### Aim of the task
Among the entries below, tally each line in which the word "middag" is found, then state the tally alone.

---+---

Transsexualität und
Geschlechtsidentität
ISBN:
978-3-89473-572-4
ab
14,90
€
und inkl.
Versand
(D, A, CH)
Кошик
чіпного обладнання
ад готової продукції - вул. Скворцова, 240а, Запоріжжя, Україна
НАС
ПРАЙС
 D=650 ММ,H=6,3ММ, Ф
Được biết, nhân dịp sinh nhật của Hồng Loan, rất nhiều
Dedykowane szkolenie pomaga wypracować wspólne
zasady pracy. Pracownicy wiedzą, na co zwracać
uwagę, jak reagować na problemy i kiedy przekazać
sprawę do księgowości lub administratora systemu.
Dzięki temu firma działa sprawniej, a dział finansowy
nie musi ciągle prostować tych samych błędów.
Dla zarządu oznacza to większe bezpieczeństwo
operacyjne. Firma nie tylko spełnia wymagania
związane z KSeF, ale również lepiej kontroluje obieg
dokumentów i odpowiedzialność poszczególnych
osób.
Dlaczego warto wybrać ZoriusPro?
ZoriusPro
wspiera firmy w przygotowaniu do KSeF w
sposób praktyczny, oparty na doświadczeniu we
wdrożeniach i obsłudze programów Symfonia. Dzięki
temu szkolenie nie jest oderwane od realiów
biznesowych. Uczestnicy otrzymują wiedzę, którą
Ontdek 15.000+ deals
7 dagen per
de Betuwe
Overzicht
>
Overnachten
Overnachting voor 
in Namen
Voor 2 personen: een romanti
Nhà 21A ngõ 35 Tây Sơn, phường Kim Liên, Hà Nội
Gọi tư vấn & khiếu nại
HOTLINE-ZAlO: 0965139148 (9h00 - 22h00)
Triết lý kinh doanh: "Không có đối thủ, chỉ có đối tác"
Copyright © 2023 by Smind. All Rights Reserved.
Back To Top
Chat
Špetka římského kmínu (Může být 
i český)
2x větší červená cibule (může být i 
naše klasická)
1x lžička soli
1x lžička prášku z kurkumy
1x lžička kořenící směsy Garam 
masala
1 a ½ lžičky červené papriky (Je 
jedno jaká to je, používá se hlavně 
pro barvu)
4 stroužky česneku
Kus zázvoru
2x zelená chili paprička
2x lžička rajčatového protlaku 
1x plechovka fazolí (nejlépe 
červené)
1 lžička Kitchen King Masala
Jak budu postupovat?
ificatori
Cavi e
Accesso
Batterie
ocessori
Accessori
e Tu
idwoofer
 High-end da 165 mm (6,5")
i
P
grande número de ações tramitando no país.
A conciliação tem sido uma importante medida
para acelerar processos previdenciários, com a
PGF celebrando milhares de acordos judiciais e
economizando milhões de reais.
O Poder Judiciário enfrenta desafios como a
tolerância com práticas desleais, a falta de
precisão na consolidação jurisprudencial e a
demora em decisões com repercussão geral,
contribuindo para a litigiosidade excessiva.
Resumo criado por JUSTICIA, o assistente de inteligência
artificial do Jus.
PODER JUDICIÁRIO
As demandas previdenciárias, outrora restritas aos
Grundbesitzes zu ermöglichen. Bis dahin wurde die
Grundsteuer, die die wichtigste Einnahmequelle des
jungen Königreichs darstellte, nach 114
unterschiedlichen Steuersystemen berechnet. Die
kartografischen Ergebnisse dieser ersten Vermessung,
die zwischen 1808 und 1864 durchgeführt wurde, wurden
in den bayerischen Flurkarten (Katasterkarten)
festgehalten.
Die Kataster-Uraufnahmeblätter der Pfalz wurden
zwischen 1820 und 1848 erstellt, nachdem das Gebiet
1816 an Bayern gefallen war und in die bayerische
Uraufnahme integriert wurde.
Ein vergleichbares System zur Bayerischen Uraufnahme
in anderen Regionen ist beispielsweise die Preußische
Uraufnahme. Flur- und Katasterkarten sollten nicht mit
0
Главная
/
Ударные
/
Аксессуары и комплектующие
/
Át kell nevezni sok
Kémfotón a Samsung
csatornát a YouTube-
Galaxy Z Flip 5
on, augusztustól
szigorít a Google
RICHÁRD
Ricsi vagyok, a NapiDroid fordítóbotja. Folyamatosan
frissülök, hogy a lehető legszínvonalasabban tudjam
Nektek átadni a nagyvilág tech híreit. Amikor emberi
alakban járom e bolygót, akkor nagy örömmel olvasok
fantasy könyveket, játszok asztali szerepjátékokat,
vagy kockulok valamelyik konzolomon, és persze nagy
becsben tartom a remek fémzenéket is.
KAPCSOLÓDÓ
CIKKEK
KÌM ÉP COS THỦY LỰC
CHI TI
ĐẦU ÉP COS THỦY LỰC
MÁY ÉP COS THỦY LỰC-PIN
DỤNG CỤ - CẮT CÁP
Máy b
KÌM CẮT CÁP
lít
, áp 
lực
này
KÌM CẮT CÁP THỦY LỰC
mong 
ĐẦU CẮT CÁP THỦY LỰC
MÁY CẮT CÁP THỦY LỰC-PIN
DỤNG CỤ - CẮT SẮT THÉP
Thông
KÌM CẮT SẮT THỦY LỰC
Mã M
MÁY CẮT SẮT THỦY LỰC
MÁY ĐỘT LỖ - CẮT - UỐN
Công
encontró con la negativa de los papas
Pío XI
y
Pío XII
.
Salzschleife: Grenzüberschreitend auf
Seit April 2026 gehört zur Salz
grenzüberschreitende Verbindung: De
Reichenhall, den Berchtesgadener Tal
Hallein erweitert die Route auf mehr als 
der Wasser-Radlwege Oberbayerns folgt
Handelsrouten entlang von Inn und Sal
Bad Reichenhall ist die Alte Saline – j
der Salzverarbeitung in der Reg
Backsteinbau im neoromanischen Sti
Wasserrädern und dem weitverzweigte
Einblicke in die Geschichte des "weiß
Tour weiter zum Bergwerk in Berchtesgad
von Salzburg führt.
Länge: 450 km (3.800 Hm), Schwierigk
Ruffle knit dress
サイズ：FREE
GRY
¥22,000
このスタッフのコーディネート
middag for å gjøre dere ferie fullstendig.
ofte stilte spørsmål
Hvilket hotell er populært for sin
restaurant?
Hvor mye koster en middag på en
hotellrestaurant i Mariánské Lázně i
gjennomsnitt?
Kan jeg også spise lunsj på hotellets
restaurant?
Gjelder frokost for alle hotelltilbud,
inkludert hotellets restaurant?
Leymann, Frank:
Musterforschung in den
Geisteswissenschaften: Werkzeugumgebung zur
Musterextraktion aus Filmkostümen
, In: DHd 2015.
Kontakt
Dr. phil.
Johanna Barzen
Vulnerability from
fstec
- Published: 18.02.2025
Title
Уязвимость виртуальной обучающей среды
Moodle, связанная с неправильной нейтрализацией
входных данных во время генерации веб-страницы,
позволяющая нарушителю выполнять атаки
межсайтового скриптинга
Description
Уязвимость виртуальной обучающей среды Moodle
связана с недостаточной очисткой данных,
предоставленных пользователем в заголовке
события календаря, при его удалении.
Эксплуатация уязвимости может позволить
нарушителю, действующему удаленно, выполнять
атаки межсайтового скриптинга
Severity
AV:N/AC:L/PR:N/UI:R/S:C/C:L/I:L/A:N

---+---

### Response for this exercise
2